Explanation of symbols

１００・・・コンピューティングシステム
１１０ａ，１１０ｂ，１１０ｃ・・・処理ユニット
１２０・・・スイッチングシステム
１３０・・・メモリ
３１０ａ，３１０ｂ，３１０ｃ，３１０ｄ・・・処理ユニット
３１２ａ，３１２ｂ，３１２ｃ，３１２ｄ・・・プロセッサ
３１４ａ，３１４ｂ，３１４ｃ，３１４ｄ・・・キャッシュメモリ
３１６・・・メモリコントローラ
３１８・・・ローカルメモリ
３２０・・・クロスバースイッチ
３３０・・・メモリ
３４０・・・制御ロジック
３５０・・・タグバンク 100 ... Computing systems 110a, 110b, 110c ... Processing unit 120 ... Switching system 130 ... Memory 310a, 310b, 310c, 310d ... Processing units 312a, 312b, 312c, 312d ... Processors 314a, 314b, 314c, 314d ... Cache memory 316 ... Memory controller 318 ... Local memory 320 ... Crossbar switch 330 ... Memory 340 ... Control logic 350 ... Tag bank

Claims

A computing system (100) comprising:
A plurality of processing units (110);
A switching system (120) coupled to each of the processing units (110), comprising a memory (130), and a switching system (120),
Each of the processing units (110) is configured to access data from another of the processing units (110) through the switching system (120),
The switching system (120) is configured to store a copy of the data in the memory (130) when the data passes through the switching system (120) between the processing units (110);
Each of the processing units (110) is further configured to access the copy of the data in the memory (130) of the switching system (120).

The computing system of claim 1, wherein the switching system (120) is configured to allow two or more pairs of the processing units (110) to simultaneously transfer data between the processing units. .

The switching system (120) includes:
A control circuit (340) configured to select which of the data passing through the switching system (120) between the processing units (110) is stored in the memory (130)
The computing system according to claim 1, further comprising:

The data passing between the processing units (110) is read by one of the processing units (110) in one of an exclusive mode and a shared mode;
The data read in the exclusive mode is not stored in the memory (130),
The computing system according to claim 1, wherein the data read in the shared mode is stored in the memory (130).

The computing system of claim 1, wherein the data in the memory (130) is replaced under a cache replacement policy.

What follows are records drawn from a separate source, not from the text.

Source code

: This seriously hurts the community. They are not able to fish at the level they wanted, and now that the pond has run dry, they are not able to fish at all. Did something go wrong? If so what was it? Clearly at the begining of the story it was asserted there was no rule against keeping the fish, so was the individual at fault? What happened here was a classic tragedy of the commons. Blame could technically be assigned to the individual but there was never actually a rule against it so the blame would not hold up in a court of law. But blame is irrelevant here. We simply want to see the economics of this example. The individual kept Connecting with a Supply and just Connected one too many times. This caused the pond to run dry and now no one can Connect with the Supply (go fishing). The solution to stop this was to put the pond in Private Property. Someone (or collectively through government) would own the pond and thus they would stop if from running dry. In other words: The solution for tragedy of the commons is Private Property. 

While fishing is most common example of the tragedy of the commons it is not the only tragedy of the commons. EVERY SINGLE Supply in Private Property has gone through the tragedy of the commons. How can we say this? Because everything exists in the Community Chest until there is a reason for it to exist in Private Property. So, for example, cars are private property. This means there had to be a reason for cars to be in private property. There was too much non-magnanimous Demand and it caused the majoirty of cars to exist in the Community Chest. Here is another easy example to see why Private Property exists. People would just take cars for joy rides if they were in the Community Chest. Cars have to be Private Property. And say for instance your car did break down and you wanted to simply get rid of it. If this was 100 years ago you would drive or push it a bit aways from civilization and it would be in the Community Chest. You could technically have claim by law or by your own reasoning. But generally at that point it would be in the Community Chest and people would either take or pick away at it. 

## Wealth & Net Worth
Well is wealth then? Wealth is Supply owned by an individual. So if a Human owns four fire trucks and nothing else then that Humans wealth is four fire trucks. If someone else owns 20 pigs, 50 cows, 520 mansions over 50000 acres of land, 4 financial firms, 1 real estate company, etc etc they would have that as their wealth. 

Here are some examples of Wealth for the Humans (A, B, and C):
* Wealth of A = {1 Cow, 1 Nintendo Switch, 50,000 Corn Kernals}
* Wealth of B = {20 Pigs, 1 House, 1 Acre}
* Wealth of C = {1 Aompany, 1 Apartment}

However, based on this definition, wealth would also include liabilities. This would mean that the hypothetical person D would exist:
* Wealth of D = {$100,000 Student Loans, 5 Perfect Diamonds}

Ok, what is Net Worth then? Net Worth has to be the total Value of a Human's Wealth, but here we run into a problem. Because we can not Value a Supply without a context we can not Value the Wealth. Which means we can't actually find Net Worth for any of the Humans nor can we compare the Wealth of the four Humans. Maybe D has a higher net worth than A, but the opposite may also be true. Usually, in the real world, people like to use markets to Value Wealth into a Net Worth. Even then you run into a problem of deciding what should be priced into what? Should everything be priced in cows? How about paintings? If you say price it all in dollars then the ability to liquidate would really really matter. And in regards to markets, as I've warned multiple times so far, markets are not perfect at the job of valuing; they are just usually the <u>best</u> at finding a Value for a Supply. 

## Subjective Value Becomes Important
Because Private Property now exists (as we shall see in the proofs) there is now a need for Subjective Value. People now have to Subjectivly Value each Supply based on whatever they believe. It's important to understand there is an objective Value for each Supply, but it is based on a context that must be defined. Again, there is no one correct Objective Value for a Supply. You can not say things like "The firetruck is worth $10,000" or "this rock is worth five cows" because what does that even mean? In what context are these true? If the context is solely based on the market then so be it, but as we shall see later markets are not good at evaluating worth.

A method (200) for operating a computing system comprising:
Coupling (202) a plurality of processing units of the computing system together via a switching system of the computing system;
Accessing (204) data stored in another of the processing units through the switching system in each of the processing units;
In the switching system, storing a copy of the data as the data passes through the switching system between the processing units (206);
Accessing a copy of the data stored in the switching system at each of the processing units (208).

The method of operating a computing system according to claim 6, wherein each of the processing units can simultaneously access the data stored in another of the processing units through the switching system.

The method of operating a computing system of claim 6, further comprising: selecting which of the data passing through the switching system between the processing units is stored in the switching system.

Accessing (204) the data stored in another of the processing units is performed in one of an exclusive mode and a shared mode;
The data accessed in the exclusive mode is not stored in the switching system;
The method of operating a computing system of claim 6, wherein the data accessed in the shared mode is stored in the switching system.

The method of operating a computing system of claim 9, further comprising replacing the data in the switching system according to a cache replacement policy.